→ **INSTRUCTIES**:
Selecteer uit de lijst hieronder alle regels waarin de tekenreeks "tangentPropagation" voorkomt.

____

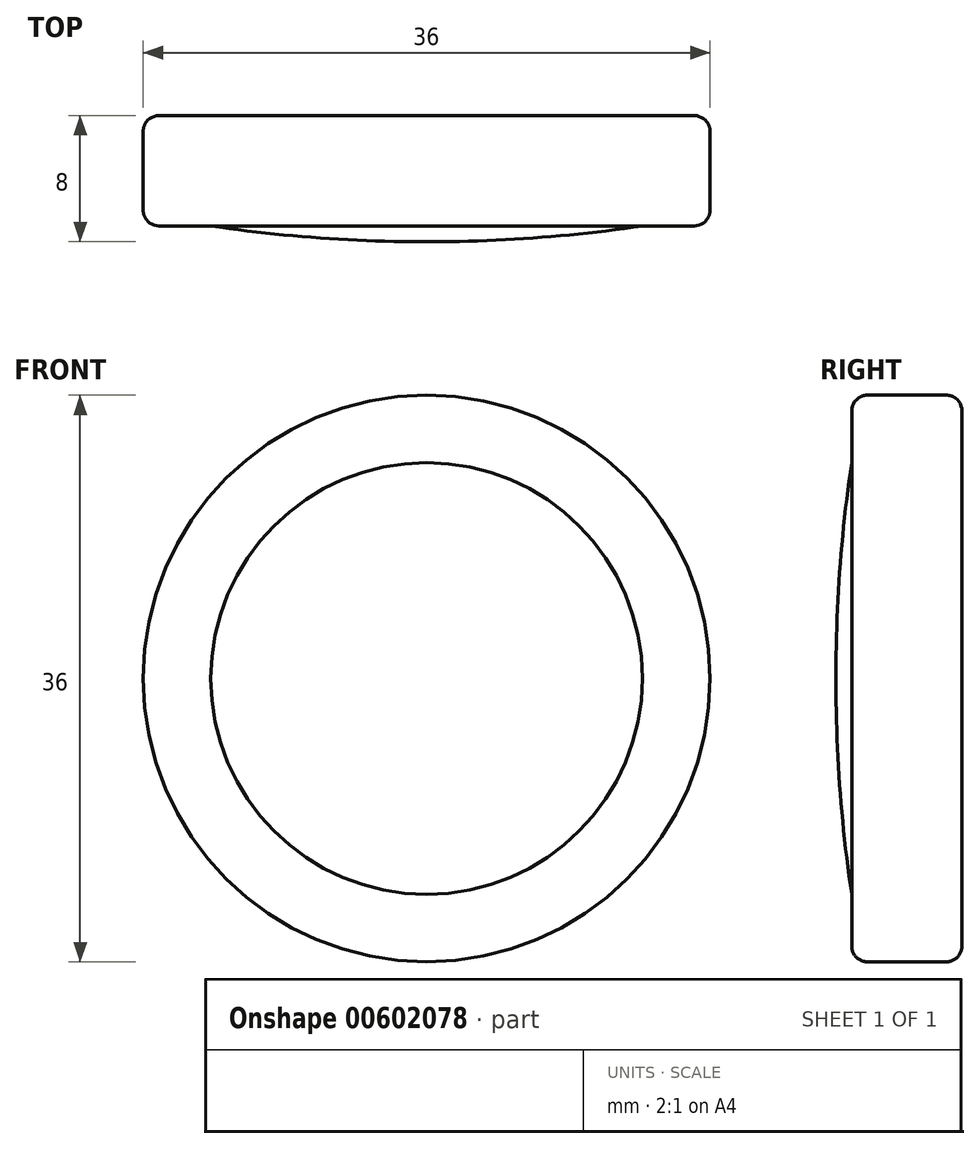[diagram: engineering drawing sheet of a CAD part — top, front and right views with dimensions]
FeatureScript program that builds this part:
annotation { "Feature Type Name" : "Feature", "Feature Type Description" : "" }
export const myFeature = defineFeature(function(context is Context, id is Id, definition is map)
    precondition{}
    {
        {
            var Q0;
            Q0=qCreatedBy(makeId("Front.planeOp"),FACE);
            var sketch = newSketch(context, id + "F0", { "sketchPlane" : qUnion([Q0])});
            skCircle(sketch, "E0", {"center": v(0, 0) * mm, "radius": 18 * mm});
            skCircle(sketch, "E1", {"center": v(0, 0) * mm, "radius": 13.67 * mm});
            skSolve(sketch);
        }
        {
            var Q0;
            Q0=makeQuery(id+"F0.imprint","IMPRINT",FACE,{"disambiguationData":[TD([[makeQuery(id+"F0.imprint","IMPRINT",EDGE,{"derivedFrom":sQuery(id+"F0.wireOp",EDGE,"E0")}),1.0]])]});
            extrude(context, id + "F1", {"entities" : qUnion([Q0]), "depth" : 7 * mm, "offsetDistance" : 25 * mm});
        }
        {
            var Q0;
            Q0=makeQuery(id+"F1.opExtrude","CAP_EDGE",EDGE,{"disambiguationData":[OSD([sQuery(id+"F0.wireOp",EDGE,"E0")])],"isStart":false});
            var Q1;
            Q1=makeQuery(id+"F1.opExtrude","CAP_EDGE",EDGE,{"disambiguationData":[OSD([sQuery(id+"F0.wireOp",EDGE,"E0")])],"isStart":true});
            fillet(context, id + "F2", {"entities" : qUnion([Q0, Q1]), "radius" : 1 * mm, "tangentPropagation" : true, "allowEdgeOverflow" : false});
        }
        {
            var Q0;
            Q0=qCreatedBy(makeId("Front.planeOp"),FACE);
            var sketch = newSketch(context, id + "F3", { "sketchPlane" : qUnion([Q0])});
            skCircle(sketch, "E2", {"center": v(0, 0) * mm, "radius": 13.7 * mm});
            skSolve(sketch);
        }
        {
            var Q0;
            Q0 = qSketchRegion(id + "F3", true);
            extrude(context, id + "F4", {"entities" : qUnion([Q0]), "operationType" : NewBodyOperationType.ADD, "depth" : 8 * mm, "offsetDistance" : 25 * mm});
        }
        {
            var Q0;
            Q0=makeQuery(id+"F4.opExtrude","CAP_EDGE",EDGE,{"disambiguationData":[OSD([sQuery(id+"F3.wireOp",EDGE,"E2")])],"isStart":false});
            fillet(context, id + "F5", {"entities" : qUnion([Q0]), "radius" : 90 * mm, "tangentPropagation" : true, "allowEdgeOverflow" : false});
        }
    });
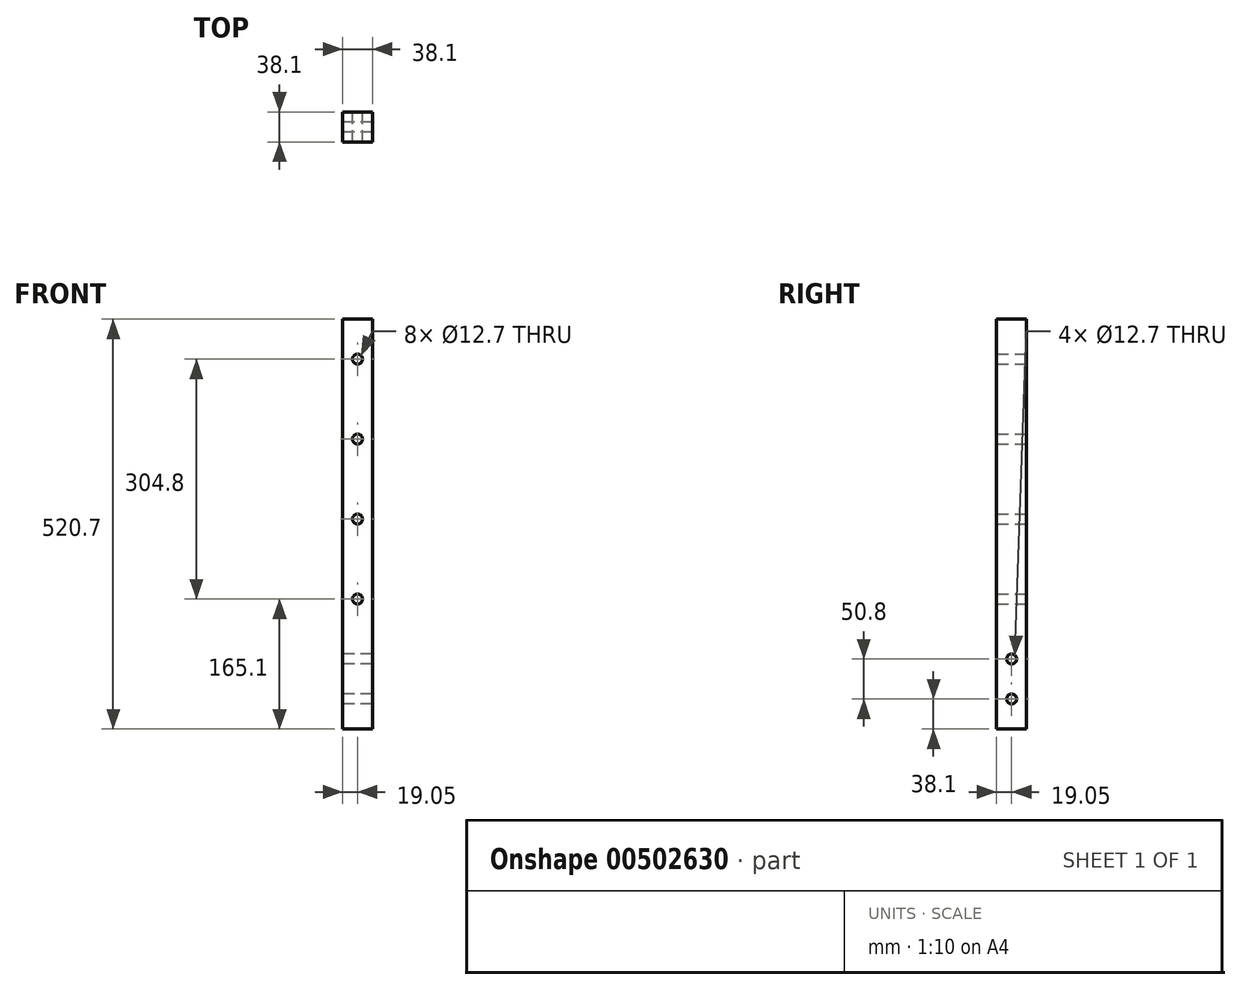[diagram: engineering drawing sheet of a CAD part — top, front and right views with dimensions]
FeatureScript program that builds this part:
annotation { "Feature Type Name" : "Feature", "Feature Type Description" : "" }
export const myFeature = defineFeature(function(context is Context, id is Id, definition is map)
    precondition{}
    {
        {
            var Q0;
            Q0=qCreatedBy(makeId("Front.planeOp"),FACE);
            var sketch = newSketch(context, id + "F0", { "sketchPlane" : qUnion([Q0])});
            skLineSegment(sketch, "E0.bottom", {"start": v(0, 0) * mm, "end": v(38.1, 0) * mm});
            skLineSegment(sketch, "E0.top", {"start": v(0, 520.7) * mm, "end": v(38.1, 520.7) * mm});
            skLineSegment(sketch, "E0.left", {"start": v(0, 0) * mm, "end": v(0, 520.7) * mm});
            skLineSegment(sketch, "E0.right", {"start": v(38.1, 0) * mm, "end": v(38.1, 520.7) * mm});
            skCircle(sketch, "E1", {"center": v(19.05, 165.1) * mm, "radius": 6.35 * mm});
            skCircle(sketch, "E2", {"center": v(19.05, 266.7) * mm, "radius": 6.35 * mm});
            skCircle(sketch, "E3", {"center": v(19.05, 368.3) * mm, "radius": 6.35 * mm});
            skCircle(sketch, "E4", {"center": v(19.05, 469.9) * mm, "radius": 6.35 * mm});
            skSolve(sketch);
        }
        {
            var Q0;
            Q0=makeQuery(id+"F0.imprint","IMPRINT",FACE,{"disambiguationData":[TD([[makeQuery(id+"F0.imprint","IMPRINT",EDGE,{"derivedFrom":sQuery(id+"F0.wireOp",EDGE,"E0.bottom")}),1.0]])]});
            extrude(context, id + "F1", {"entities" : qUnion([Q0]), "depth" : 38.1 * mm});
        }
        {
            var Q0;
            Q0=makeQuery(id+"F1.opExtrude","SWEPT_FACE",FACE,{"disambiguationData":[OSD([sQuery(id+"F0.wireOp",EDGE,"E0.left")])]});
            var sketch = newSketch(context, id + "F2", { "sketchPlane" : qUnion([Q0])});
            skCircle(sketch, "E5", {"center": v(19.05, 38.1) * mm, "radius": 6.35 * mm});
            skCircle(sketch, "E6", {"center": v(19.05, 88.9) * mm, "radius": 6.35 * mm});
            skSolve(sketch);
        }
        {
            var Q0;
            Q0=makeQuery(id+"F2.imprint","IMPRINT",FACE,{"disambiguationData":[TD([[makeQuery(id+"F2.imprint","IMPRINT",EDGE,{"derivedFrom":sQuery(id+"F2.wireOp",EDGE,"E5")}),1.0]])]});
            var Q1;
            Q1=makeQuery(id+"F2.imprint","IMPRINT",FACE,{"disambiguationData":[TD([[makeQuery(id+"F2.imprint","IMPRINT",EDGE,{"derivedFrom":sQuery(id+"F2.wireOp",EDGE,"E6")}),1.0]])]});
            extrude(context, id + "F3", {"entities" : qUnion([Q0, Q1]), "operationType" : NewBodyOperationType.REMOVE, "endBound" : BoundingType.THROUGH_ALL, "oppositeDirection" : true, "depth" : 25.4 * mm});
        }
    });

____

→ **UITGEWERKTE OPLOSSING**:
            fillet(context, id + "F2", {"entities" : qUnion([Q0, Q1]), "radius" : 1 * mm, "tangentPropagation" : true, "allowEdgeOverflow" : false});
            fillet(context, id + "F5", {"entities" : qUnion([Q0]), "radius" : 90 * mm, "tangentPropagation" : true, "allowEdgeOverflow" : false});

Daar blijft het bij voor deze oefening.